Mais ce n’est pas tout. Car dès le début nous avons conçu cette numérisation dans la construction d’un dialogue possible avec d’autres fonds, eux-mêmes en cours, en projet ou en espoir de numérisation. Je ne peux ici que les mentionner trop brièvement, mais je tiens à le faire car les contacts ont été nombreux pendant la période de la gestation de cette entreprise, et nous espérons bien les renouer en aval. Il y a (à l’Ecole) le Fonds cartographique Cassini, qui est d’ores et déjà mobilisable… et qui l’a déjà été dans le cadre des recherches du CARE sur la diffusion des corps saints des catacombes dans l’espace français, XVIIe-XVIIIe siècles. Il y a le Fonds Paul Alphandéry (EPHE / Archives), essentiel puisque Dupront a été très proche d’Alphandéry dans ses recherches sur l’histoire du pèlerinage et que plusieurs de nos collègues de l’EPHE s’intéressent à ce Fonds. Il y a le Fonds Robert Hertz (Laboratoire d’anthropologie sociale, Bibliothèque Claude-Lévi-Strauss, Collège de France), inséparable de toute recherche sur l’anthropologie historique des sanctuaires (je rappelle d’ailleurs que Stéphane Baciocchi, sans doute le meilleur spécialiste d’Hertz aujourd’hui, a été avec nous à l’origine du « projet Dupront »). Il y a, si vous m’en permettez encore, le Fonds Delarue-Ténèze (Laboratoire d’anthropologie sociale, Bibliothèque Claude-Lévi-Strauss, Collège de France) : ce fond est constitué des quatre premiers volumes du catalogue des Contes populaires français de Paul Delarue et Marie-Louise Ténèze, formidable ressource pour une autre approche de la topographie des lieux sacrés. Mais il y a encore la considérable base de données « Sanctuaires et Pèlerinages français » animée par Catherine Vincent à Paris Nanterre…

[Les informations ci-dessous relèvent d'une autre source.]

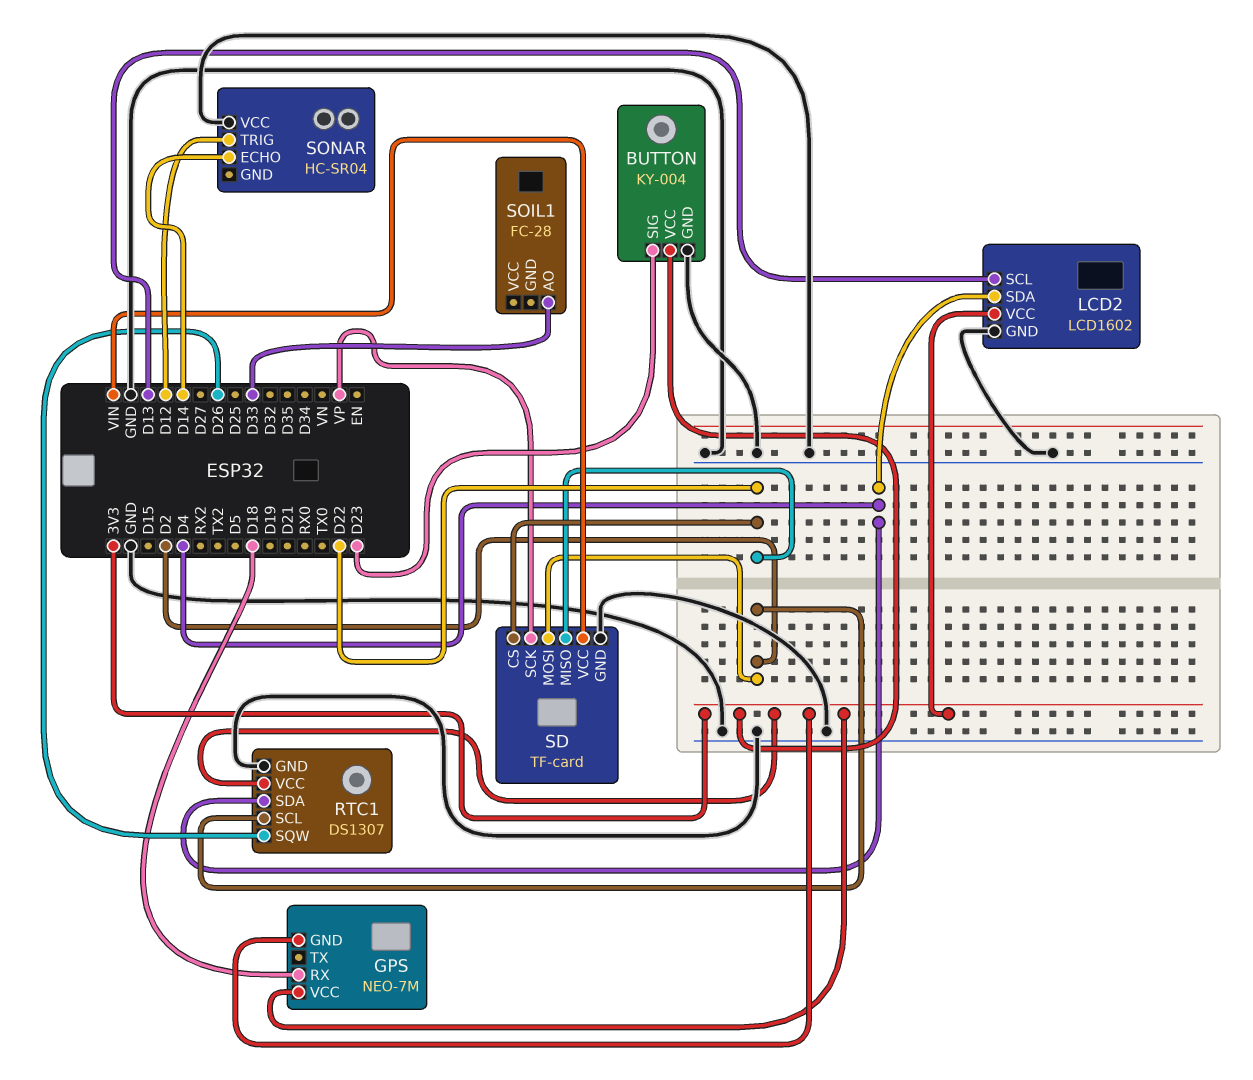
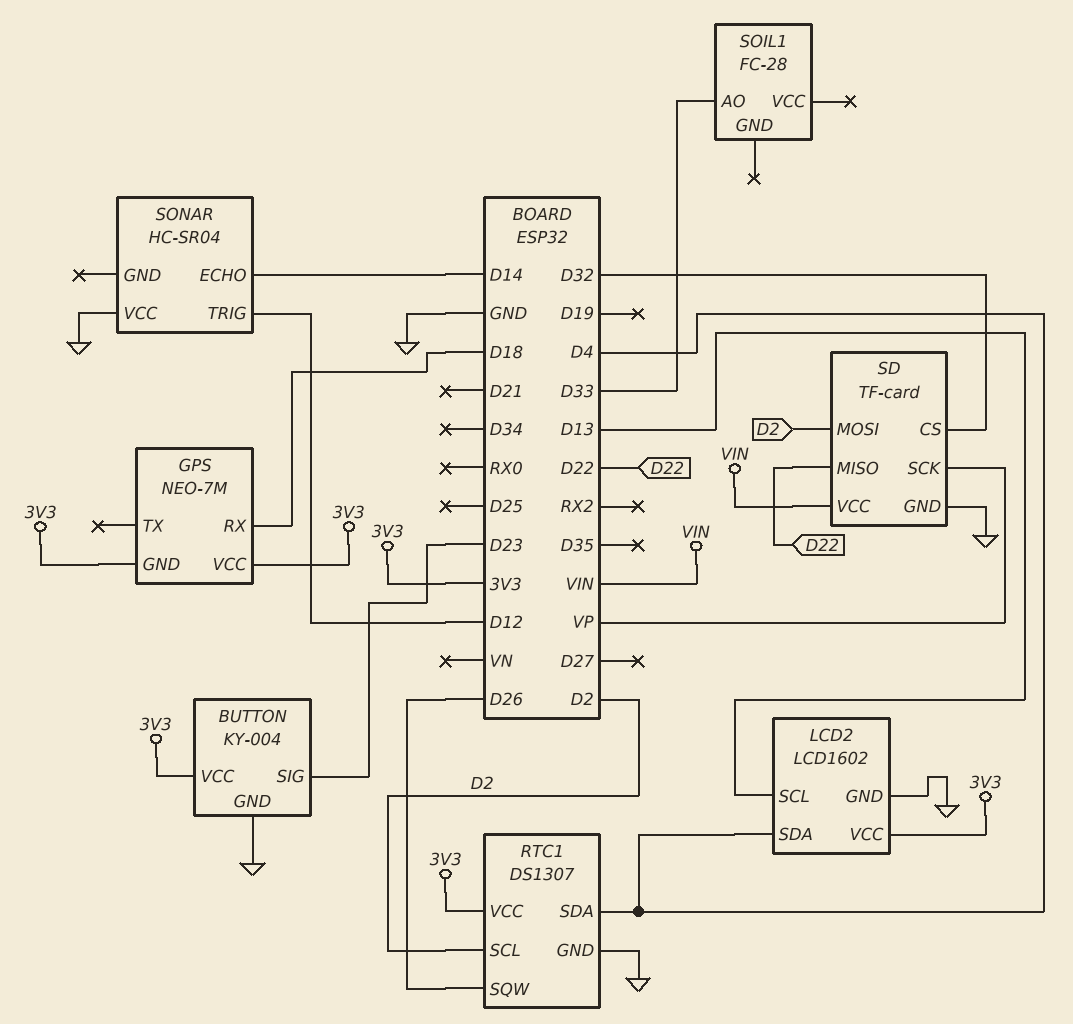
SD pin CS: D22 -> D32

Comme vous le voyez, cet ensemble de corpus fait apercevoir une perspective d’ensemble, patrimoniale et scientifique, sur le domaine des sanctuaires et pèlerinages français, de la littérature dans laquelle ils figurent et des travaux qui leur sont liés. Leur articulation permettra pour la première fois une articulation entre divers protocoles d’enquêtes; entre des approches quantitatives et qualitatives ; entre des sources textuelles et cartographiques ; entre des opérations historiographiques et des enquêtes sociologiques (dans l’œuvre d’Alphonse Dupront lui-même en particulier). À mon sens, c’est le grand horizon de la numérisation du Fonds Dupront, et j’espère que nous pourrons avoir été éclaireurs… Une chose est sûre : il faut, pour cela, que les données numérisées soient fiables longtemps. D’où, évidemment, l’atout décisif de Didómena.